Eiran's hands glowed—stars burning in his palms, pulsing with the same fever as the stone. The air shimmered; a cascade of voices swept the banks with words both alien and familiar:
The world is unmade, again and again. Stitch the light. Refuse the darkness. Or all is given to hunger.
Black tendrils leapt from the river, seeking Narsa. She raised her staff, and blinding light met shadow, driving it back. A shard of starfire fell between them, spinning slow, illuminating the pattern of cracks—a map, or a promise. Eiran reached for it just as the vision broke.
He woke, heart pounding, sweat slicking his brow. Across the fire, Narsa shuddered awake as well—eyes wild, throat working. They stared at each other, and for one moment, understanding passed between them. Different and alone, yet bound now by something no word could name.
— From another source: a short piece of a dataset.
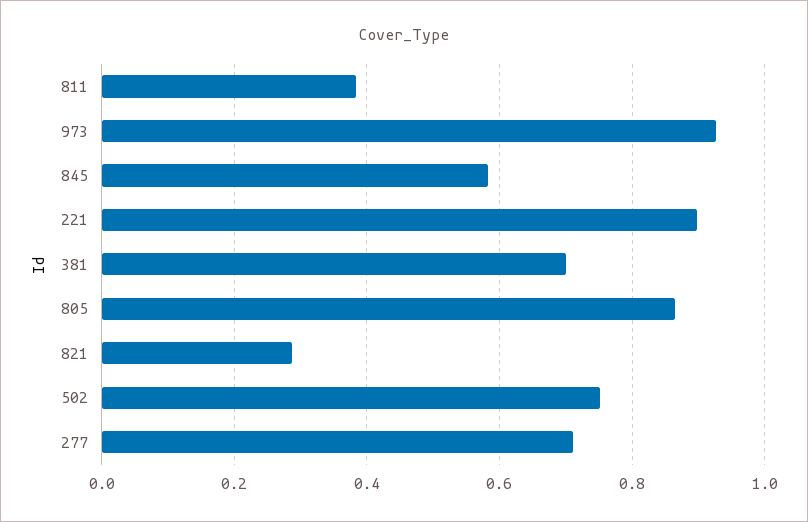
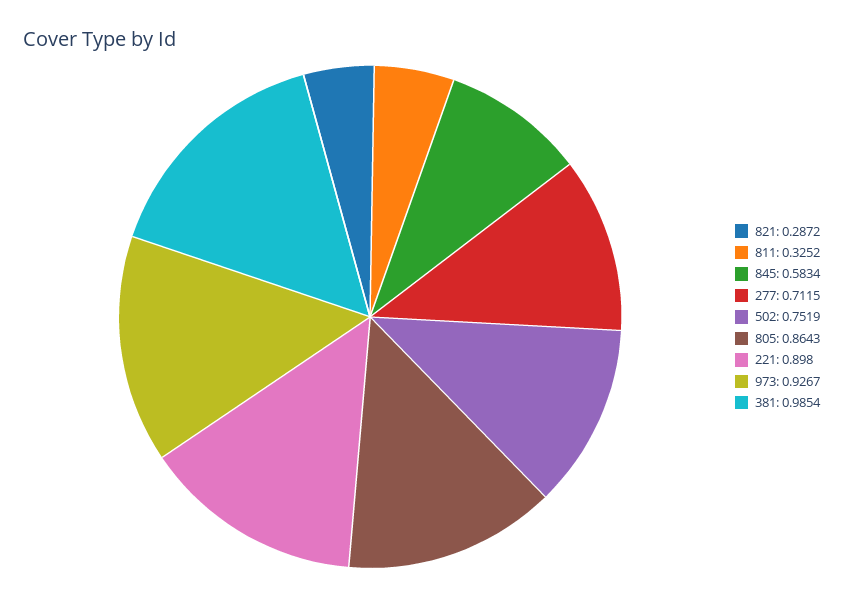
811: 0.38 -> 0.3252
381: 0.7 -> 0.9854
Mira, roused by their movement, sat up. "What happened?"
Narsa wrapped her arms tight. “A dream. A warning. Or a test.” Her voice trembled, but she did not look away from Eiran.
Eiran nodded slowly. “We saw the same thing. Shadows, a river, shards… like the visions before.”
Talin poked the fire, sending sparks up into the dark. "Prophecy or nightmare, does it tell us what to do tomorrow?"
Mira met Narsa's gaze levelly. “No one rests easy tonight. But if you walk with us—magic or none—you stand with hope. Not alone.”
Narsa hesitated, pride and fear warring in her. But then she let out a shaky breath, and nodded just once. “Fine. I’ll help you. For as long as I can. But you owe me honesty.”
Eiran managed a small, exhausted smile. "We owe each other more than that."
Dawn crept slow above the moor. The party rose, battered but luminous in the first pale beams, finally united in purpose, if not in trust. And far to the east, across the rents in the land, the sky flickered—starfire or ruin, impossible to tell. The road to Astryn, and to whatever lay beyond, had claimed them all.